Written task> In the records, find every line with the word "musique" and copy it out.

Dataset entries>

——

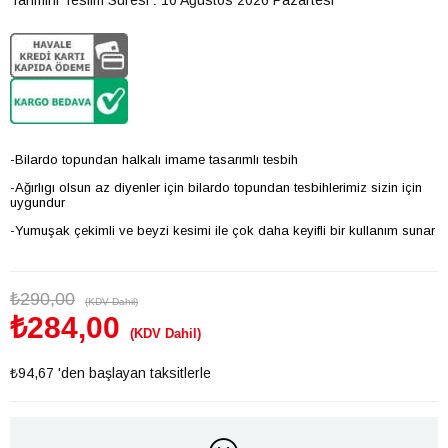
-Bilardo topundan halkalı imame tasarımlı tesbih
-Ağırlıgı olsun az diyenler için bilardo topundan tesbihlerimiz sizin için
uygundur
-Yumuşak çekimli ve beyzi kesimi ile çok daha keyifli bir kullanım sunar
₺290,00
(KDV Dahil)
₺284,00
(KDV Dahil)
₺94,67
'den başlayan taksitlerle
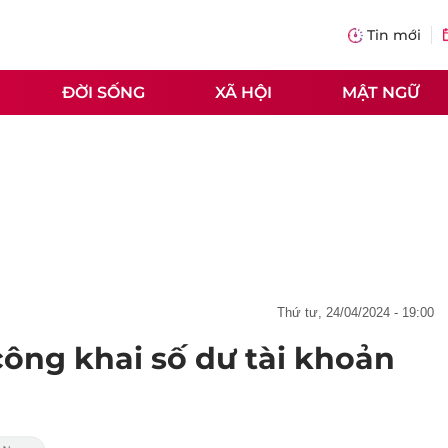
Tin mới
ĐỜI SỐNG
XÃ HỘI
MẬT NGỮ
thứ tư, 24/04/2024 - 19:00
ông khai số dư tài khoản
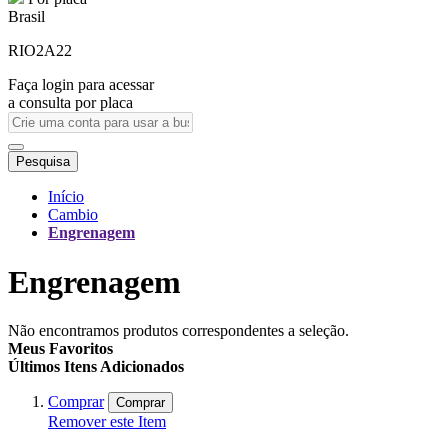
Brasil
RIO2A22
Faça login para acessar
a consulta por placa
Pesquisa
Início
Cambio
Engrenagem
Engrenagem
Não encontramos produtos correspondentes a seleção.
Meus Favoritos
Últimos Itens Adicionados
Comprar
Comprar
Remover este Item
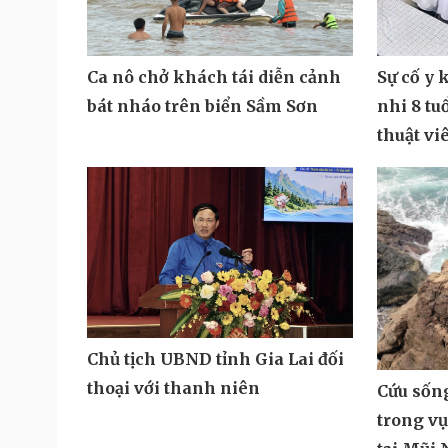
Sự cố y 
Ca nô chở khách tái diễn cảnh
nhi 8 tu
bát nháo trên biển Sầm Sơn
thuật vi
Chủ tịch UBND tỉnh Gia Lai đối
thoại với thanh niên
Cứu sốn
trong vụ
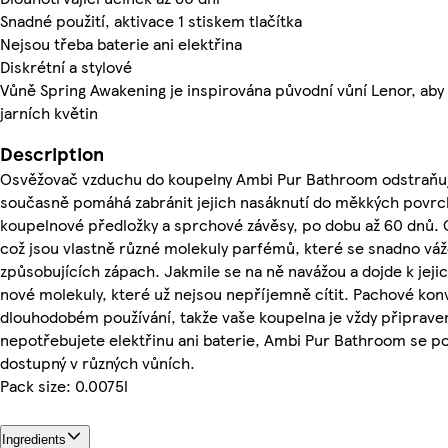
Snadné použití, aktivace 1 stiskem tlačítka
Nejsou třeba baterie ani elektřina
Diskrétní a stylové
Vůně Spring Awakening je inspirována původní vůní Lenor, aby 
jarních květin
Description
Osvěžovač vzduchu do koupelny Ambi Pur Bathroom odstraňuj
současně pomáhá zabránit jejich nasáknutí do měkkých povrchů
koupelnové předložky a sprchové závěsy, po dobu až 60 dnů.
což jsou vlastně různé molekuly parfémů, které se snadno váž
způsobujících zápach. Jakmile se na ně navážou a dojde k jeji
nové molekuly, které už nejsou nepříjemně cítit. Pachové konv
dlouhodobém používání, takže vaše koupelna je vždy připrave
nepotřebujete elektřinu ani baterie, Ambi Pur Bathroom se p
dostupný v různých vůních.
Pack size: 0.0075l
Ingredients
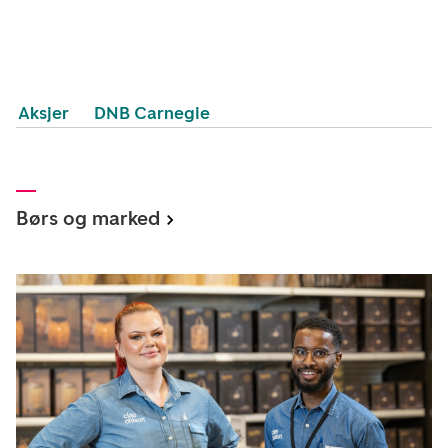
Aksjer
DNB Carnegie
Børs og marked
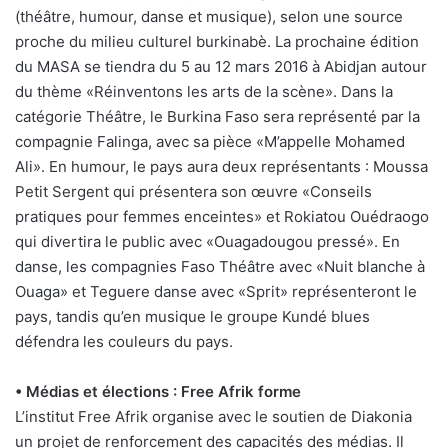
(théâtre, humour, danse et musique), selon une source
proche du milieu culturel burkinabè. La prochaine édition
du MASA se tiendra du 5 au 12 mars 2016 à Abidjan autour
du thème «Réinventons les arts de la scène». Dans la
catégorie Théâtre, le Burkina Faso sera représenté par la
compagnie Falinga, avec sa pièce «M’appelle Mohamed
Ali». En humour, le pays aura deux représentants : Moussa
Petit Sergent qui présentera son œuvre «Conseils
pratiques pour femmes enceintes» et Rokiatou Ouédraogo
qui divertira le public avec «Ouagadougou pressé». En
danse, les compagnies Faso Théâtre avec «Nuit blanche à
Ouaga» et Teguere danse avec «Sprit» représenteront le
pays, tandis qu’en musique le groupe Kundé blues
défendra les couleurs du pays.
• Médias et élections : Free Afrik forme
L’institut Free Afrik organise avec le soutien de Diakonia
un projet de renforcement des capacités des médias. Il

——

Expected output>
(théâtre, humour, danse et musique), selon une source
pays, tandis qu’en musique le groupe Kundé blues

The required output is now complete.